Thursday, February 3, 2011


Yarn: Skacel Divine (11 balls)
Needles: US #4

Wrap Skirt
Yarn: Plymouth Royal Silk Merino (Main Color), Skacel Divine (Motif Color), Berroco Jasper (Contrast Band)
Needles: US #6

This truly was a project with a life of its own.  I pretty much just winged it as I knit.
Planned on a cardi knitted from top down with shaped shoulder and set-in sleeves, but as soon as I knitted the shoulders I was thinking another tunic dress of short sleeves again.  Then halfway through the body I realized I wanted bell sleeves.  So I put the body on scrap yarn and knitted the sleeves top-down to see how much yarn I'd have left. After sleeves, I had only enough for a regular length sweater. When I almost finished with the sweater, I wanted something else 'cause I was getting soooo bored.  As much as I love knitting with the yarn, I really wasn't inspired by the color. The st st just seemed to go on and on forever.  I had this idea of a single butterfly motif on a skirt.  For the longest time I'd been thinking about butterfly motif on a sweater.  But I never got around to it because I just couldn't bring myself to drawing butterflies - because that's what teenage girls draw. Then last week I read this article on NY Times about Nabokov's theory on butterfly migration. Well, if Nabokov was into butterflies too, then it can't be that silly.  I put the sweater on hold again and got busy with the skirt.

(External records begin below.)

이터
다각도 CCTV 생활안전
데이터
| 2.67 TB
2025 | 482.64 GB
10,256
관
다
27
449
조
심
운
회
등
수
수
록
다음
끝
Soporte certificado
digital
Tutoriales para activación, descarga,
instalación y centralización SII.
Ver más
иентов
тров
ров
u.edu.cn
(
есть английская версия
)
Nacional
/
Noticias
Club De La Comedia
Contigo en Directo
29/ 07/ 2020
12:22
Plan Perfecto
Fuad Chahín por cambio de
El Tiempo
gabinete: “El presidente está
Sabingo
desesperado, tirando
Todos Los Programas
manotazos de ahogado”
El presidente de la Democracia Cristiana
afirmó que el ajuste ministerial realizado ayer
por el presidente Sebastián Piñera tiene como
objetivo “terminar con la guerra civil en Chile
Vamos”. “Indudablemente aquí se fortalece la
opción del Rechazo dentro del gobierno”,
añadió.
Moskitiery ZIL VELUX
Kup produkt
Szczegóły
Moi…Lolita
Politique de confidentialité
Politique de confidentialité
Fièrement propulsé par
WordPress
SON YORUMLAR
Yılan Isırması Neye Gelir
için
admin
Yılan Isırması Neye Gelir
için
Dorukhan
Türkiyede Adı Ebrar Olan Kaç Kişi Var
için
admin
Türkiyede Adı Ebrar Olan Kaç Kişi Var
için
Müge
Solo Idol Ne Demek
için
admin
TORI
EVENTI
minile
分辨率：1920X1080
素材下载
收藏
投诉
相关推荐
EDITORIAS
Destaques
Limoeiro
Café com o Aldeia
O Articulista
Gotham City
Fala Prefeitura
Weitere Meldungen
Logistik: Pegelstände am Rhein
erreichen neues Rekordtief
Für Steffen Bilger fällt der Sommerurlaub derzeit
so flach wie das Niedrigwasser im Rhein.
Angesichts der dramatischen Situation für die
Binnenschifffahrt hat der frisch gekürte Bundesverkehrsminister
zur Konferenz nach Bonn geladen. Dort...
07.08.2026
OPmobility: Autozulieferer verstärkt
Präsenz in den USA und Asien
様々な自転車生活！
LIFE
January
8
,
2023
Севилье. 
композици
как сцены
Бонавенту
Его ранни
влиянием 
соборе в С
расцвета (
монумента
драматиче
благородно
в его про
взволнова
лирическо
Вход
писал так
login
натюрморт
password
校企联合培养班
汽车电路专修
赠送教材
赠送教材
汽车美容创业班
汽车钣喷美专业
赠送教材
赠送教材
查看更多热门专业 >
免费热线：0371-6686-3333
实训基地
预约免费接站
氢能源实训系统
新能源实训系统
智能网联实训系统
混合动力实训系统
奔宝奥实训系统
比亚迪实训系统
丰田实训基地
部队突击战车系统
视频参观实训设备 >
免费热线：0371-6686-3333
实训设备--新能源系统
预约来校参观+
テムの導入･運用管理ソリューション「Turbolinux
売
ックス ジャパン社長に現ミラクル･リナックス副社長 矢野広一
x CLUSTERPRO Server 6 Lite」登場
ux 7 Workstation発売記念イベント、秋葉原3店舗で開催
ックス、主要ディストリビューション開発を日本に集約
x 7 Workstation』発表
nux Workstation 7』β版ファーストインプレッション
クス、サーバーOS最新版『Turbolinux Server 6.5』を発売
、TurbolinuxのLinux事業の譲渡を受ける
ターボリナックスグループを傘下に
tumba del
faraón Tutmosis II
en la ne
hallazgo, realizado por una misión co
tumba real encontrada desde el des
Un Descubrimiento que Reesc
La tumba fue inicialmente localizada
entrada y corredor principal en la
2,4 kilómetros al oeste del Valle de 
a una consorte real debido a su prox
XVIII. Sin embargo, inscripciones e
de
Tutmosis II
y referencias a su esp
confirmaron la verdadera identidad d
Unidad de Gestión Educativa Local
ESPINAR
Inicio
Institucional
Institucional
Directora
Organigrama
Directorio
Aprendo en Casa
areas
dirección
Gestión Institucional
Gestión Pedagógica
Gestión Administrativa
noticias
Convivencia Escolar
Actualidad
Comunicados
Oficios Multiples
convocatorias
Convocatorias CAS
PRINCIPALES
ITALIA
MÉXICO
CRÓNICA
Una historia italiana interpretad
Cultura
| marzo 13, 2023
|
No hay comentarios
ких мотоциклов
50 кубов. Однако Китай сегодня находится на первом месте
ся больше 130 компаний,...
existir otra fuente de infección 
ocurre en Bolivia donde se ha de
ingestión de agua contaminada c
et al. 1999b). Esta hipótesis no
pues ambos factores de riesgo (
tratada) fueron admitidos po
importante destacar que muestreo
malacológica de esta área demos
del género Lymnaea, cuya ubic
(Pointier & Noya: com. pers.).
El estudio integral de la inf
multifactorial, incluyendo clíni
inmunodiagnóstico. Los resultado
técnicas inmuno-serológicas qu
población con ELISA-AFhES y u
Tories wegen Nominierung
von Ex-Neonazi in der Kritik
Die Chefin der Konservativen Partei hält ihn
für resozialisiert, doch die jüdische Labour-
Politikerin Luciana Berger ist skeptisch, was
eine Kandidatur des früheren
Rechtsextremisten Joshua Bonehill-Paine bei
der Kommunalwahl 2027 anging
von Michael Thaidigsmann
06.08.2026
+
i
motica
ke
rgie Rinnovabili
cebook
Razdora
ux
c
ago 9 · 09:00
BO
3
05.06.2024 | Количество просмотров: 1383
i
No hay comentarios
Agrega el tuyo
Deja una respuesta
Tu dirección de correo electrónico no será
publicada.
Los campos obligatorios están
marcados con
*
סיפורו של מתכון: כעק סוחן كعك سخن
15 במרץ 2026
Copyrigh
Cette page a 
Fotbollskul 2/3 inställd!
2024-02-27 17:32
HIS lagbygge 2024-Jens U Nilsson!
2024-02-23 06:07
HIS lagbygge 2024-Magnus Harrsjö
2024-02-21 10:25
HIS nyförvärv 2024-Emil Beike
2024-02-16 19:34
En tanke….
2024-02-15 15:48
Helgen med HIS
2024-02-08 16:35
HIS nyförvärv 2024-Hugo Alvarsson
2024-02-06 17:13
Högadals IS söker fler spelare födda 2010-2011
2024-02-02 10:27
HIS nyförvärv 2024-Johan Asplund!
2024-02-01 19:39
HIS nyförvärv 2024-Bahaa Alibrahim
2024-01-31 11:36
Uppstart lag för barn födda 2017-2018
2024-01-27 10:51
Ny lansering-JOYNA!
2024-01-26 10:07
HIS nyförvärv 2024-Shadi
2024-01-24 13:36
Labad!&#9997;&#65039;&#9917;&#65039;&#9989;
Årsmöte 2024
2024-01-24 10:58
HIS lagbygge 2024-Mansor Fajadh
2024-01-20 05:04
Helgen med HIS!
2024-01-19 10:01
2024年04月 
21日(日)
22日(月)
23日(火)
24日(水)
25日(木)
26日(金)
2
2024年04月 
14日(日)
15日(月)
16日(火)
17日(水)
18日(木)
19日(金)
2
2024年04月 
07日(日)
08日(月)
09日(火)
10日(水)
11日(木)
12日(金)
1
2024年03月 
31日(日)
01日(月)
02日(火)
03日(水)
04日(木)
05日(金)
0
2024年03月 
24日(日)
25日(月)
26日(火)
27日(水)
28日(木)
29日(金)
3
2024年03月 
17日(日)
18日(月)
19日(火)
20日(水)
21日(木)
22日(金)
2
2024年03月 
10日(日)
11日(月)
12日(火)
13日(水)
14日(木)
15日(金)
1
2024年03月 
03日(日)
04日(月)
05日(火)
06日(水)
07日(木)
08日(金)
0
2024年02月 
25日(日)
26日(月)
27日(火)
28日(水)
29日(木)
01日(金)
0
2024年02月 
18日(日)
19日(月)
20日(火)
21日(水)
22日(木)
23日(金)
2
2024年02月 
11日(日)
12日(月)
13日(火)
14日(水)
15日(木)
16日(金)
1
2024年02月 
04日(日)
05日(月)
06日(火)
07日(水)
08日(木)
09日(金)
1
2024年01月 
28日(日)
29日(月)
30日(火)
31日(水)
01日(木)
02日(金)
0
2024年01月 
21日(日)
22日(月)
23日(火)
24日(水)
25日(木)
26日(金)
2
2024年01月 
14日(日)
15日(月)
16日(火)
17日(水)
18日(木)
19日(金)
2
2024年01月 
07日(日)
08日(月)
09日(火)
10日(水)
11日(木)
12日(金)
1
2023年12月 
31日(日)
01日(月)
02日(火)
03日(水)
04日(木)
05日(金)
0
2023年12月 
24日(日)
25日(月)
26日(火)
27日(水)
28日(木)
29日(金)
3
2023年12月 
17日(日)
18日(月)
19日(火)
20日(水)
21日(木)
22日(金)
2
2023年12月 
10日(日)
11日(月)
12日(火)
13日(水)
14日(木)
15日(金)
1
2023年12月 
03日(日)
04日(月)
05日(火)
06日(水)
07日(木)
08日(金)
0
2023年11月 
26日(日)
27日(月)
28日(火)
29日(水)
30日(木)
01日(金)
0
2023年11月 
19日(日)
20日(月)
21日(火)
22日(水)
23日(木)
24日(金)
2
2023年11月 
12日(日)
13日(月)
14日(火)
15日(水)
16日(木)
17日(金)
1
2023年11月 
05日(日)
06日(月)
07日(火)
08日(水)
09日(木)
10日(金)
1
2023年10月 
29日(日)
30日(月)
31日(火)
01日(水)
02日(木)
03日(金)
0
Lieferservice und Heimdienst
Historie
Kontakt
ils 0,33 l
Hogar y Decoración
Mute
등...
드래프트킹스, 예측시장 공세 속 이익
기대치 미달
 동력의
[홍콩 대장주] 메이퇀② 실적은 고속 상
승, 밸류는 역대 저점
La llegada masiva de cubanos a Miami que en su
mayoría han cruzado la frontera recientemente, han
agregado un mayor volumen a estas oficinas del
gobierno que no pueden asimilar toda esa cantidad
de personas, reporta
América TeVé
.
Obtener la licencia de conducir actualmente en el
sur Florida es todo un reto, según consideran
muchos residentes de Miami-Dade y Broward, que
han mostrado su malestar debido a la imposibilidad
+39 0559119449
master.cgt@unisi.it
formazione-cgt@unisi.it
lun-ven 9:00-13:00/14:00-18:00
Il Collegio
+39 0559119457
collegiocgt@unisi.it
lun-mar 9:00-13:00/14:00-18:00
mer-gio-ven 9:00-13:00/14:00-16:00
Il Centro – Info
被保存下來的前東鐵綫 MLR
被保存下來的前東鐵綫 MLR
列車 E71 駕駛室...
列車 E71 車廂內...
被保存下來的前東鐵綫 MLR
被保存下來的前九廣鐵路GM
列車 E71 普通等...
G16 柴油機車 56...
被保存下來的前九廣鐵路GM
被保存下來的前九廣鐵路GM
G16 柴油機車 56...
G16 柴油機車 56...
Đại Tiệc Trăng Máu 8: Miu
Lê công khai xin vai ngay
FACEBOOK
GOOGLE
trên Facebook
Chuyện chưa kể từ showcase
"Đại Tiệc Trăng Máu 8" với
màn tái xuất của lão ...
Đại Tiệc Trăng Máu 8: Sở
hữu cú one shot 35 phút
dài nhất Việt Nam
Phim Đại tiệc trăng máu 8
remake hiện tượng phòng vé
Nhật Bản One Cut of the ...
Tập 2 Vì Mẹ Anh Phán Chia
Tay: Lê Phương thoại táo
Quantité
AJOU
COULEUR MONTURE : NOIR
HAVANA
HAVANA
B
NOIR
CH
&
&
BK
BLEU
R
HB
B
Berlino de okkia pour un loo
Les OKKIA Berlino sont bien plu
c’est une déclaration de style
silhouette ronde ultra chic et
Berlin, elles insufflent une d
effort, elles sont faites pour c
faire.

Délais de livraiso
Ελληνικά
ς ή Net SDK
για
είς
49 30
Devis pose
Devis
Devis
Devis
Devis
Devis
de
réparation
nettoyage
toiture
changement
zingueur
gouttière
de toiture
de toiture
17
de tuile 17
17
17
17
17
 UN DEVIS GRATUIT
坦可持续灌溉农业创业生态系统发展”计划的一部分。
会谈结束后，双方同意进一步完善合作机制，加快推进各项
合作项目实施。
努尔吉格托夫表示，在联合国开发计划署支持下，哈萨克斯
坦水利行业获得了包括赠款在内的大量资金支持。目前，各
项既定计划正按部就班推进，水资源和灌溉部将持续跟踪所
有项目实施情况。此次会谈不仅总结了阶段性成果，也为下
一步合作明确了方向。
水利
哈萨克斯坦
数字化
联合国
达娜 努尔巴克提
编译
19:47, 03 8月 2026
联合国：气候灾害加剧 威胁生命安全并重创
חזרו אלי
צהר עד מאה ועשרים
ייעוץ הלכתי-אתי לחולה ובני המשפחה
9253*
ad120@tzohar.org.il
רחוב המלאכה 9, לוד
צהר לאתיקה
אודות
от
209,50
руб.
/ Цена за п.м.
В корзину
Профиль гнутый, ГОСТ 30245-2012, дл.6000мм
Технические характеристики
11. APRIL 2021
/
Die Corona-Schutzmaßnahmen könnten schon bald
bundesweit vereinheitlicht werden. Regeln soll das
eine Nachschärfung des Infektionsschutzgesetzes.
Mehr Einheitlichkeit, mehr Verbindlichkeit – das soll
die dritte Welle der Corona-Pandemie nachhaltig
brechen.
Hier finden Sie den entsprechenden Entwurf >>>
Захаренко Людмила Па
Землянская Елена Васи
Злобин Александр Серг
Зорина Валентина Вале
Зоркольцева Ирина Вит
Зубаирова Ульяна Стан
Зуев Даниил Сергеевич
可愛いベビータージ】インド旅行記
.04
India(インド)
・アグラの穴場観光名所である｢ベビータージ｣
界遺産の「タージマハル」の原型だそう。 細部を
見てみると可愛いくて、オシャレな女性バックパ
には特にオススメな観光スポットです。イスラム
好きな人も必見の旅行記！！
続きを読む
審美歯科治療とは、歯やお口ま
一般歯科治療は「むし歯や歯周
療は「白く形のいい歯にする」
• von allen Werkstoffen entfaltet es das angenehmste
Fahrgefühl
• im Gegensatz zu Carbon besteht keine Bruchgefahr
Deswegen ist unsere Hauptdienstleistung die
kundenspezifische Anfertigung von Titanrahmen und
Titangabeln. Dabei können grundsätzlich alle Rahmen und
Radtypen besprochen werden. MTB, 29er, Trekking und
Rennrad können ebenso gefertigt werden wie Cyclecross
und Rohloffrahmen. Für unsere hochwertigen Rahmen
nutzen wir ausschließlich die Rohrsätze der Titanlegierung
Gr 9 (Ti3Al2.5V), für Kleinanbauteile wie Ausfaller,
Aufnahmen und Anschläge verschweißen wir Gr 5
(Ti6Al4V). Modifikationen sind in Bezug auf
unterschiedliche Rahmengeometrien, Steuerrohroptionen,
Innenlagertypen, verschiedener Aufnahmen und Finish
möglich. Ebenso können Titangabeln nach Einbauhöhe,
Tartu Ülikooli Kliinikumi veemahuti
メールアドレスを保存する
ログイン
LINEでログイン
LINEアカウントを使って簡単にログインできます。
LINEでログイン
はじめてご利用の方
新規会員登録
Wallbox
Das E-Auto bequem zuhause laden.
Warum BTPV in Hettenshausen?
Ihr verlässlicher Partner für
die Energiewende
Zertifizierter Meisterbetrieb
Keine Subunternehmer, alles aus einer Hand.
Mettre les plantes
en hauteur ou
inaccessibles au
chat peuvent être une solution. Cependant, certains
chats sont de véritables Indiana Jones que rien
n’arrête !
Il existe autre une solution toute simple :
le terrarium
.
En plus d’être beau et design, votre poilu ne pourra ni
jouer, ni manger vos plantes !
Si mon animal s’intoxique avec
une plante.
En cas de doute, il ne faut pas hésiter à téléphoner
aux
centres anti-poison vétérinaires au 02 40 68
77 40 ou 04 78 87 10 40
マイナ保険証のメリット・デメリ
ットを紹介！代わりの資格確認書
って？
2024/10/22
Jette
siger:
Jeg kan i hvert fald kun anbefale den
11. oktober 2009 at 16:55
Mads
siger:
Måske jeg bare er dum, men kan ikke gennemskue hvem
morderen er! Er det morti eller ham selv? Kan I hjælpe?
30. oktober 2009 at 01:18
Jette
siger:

I immediately thought of a wrap skirt and honestly I can't even remember why.  I decided to knit it sideway because it gives me the chance to try it on as I go since I really don't enjoy a lot of planning when I design my own sweater.  I was determined to put in some effort knitting from my too large stash this year so I got out the light green Plymouth Silk Merino I have, also some Berroco Jasper that I never knew what to do with it.  Some improvisation on short rows at the end hoping for better fit.   When I was almost done with the skirt, I realized it can also be worn as a shawl of some sort.  When I tried it on I loved the look of shawl.

Blocking is just magic.  I did rather aggressive blocking to make it more a trapezoid shape of a skirt.

After finishing the skirt.  I finally went back and finished the sweater before I can change my mind or come up with some other ideas again. 


I've been obsessed with watching and reading the news from Egypt for the past few days.  My heart goes out to all the people in Egypt who are fighting for a better country.   I'd lived in Taiwan during an era when democracy was a something the government claimed we had but not practiced in real life.  I remember the days any opposition voice was silenced. I remember what it was like even as a little kid knowing what I can and cannot say.  I remember how presidency was held by the same leader for a long time and then passed down to his son.  I remember the oppressive social climate. 

The Egyptian protesters' will to fight for a better country is impressive.  It was truly tragic the peaceful demonstration was faced with violence against them.  I hope Egyptian people can have a brighter future very very soon without much more violence and suffering.